Count the lines in the items below that contain the string "height", matching uppercase and lowercase exactly, and give only that number.

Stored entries
|---|

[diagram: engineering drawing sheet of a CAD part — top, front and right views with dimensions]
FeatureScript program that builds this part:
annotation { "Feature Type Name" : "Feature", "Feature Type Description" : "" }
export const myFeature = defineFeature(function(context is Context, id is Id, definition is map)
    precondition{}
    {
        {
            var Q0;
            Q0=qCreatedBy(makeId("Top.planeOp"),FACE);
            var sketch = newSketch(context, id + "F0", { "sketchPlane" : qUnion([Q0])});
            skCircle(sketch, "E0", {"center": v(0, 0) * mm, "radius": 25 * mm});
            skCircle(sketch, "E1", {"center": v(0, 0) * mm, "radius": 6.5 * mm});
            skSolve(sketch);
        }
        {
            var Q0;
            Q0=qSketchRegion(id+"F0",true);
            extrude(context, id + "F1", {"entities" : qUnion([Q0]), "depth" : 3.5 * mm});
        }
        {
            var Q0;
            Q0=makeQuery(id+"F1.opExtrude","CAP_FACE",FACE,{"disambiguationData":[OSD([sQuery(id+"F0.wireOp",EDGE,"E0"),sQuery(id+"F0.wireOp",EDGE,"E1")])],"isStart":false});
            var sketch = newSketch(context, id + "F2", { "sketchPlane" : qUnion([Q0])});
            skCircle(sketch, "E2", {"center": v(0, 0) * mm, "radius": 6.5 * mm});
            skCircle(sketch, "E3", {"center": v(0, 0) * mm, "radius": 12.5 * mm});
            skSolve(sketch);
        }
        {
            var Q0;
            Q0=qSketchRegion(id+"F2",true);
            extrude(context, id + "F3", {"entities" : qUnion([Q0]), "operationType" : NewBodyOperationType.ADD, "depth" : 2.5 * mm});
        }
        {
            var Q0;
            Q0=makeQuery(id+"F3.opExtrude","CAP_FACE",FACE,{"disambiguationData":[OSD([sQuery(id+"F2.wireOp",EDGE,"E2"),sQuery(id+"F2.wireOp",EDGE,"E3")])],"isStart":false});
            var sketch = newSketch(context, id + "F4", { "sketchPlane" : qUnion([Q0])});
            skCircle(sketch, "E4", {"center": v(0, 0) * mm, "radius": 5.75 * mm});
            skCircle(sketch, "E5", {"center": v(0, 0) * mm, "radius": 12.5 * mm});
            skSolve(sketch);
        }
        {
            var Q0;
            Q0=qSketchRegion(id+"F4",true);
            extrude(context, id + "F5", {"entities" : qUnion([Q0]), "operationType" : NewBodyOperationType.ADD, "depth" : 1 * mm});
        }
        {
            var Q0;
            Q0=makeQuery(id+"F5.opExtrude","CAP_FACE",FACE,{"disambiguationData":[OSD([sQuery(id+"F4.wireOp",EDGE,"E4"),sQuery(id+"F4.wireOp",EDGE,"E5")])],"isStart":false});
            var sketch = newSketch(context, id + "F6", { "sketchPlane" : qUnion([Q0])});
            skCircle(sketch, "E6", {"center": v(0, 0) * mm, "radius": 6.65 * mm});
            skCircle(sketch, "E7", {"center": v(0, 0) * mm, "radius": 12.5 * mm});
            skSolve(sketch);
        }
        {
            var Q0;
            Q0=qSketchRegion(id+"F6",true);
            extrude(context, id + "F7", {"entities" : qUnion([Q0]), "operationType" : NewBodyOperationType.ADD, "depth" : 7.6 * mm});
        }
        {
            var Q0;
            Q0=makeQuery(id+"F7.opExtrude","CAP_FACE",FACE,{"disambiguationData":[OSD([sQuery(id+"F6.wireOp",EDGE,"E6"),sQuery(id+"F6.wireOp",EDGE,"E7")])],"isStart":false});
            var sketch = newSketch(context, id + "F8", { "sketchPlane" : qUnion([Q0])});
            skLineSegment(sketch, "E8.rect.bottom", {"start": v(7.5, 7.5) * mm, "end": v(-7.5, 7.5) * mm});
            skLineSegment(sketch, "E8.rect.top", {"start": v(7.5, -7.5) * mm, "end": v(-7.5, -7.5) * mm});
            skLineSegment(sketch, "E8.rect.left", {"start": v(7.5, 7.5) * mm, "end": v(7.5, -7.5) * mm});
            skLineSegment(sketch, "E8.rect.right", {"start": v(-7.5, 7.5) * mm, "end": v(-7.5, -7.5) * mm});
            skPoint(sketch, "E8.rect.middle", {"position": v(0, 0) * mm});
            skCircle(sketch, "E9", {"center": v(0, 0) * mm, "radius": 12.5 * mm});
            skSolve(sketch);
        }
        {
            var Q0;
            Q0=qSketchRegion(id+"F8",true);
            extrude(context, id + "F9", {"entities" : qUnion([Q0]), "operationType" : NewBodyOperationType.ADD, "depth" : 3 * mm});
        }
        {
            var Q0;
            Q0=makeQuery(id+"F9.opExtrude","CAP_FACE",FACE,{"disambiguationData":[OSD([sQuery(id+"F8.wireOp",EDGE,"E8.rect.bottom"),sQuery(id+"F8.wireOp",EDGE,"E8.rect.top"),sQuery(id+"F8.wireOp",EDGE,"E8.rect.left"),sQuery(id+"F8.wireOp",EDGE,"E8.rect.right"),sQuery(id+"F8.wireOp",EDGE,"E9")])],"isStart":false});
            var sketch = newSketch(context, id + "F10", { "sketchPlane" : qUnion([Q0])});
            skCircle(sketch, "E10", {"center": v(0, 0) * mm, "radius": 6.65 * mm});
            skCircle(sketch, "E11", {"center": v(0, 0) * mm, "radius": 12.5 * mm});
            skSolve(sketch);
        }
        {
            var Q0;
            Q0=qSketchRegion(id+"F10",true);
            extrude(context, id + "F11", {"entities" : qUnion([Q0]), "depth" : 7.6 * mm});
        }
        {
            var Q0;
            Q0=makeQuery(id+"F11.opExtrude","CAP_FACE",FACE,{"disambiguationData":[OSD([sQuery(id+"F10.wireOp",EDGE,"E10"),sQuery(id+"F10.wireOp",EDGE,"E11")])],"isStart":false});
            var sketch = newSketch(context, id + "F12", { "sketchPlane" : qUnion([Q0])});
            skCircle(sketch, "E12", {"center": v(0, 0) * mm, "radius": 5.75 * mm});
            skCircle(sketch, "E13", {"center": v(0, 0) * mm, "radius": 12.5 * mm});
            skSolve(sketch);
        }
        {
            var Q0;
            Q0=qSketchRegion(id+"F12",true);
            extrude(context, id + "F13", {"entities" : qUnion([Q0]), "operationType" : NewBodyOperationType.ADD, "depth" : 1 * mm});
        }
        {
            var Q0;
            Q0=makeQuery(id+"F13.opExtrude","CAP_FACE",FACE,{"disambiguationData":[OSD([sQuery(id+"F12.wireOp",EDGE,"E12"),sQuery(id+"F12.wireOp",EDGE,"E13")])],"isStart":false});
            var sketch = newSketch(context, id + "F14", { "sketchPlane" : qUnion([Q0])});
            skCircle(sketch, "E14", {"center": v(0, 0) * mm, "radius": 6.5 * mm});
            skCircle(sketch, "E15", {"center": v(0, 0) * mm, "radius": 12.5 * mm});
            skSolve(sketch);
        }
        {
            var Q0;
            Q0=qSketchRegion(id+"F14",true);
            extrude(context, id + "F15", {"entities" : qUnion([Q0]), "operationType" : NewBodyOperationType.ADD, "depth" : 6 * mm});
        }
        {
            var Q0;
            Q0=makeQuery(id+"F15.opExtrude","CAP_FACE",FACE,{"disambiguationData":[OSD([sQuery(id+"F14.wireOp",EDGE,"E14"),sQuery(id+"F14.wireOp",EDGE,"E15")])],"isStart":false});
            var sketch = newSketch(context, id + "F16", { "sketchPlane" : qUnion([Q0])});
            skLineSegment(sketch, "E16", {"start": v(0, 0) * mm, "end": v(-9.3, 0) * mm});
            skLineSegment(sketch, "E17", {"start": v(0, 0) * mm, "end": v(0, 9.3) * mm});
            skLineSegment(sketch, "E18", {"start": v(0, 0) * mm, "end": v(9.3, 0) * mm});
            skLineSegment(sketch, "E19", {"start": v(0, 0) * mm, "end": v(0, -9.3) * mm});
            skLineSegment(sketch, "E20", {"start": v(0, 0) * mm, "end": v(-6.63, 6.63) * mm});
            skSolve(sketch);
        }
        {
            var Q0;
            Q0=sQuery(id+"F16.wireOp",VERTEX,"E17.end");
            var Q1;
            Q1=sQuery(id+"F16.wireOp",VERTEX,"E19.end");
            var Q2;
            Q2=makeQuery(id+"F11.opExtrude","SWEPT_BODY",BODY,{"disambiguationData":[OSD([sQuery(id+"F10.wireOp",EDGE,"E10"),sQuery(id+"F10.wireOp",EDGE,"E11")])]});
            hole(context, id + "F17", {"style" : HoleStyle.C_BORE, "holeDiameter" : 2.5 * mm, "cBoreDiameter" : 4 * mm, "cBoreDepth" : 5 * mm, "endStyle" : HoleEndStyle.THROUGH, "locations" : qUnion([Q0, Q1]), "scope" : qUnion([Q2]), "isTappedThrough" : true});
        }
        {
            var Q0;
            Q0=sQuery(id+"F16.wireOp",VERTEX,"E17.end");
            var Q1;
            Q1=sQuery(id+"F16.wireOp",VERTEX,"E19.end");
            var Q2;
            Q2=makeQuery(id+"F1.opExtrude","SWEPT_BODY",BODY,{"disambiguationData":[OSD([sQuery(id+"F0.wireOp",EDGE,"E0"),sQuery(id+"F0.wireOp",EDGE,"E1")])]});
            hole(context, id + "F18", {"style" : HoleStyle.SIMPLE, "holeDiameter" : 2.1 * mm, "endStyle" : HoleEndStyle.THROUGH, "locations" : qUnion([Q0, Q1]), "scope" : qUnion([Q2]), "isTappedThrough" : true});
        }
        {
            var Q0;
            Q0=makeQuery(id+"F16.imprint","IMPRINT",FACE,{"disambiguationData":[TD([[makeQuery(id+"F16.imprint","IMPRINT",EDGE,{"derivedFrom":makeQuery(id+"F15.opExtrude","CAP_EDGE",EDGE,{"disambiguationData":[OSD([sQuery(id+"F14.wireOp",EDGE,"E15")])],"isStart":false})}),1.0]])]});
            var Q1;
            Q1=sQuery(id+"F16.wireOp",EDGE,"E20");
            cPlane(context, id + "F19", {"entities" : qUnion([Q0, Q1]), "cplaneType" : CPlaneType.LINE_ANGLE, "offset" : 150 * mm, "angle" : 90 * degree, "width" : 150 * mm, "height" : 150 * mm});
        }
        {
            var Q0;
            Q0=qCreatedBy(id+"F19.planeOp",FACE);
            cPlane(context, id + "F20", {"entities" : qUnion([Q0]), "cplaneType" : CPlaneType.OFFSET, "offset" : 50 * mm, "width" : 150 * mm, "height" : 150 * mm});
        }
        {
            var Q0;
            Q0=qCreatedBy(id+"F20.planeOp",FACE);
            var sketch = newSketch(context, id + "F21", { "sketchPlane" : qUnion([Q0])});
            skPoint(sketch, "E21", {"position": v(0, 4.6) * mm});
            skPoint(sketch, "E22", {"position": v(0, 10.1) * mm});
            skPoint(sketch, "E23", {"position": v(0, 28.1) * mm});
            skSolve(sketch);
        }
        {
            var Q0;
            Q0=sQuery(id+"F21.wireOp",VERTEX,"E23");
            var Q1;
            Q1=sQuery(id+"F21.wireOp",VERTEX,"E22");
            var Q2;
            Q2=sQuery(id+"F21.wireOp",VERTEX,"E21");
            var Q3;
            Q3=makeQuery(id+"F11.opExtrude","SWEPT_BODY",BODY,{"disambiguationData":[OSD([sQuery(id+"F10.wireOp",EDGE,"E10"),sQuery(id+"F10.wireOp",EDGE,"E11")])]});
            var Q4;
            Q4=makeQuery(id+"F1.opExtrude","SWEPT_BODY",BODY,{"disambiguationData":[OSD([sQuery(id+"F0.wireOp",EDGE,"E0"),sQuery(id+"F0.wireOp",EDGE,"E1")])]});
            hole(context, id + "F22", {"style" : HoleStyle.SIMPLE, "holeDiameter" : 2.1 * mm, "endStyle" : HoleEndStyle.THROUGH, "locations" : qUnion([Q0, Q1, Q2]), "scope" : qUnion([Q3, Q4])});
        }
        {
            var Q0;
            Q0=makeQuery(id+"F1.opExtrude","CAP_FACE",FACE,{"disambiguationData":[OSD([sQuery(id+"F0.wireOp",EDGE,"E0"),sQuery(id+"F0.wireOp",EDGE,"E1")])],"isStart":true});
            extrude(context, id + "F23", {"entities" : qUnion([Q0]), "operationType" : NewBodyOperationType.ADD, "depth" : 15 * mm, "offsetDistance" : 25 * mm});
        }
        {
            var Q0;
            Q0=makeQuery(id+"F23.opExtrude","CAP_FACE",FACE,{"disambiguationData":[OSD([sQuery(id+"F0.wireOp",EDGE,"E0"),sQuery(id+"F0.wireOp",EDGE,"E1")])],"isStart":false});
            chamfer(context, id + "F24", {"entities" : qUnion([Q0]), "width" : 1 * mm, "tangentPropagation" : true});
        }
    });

|---|

**Exercise response:** 2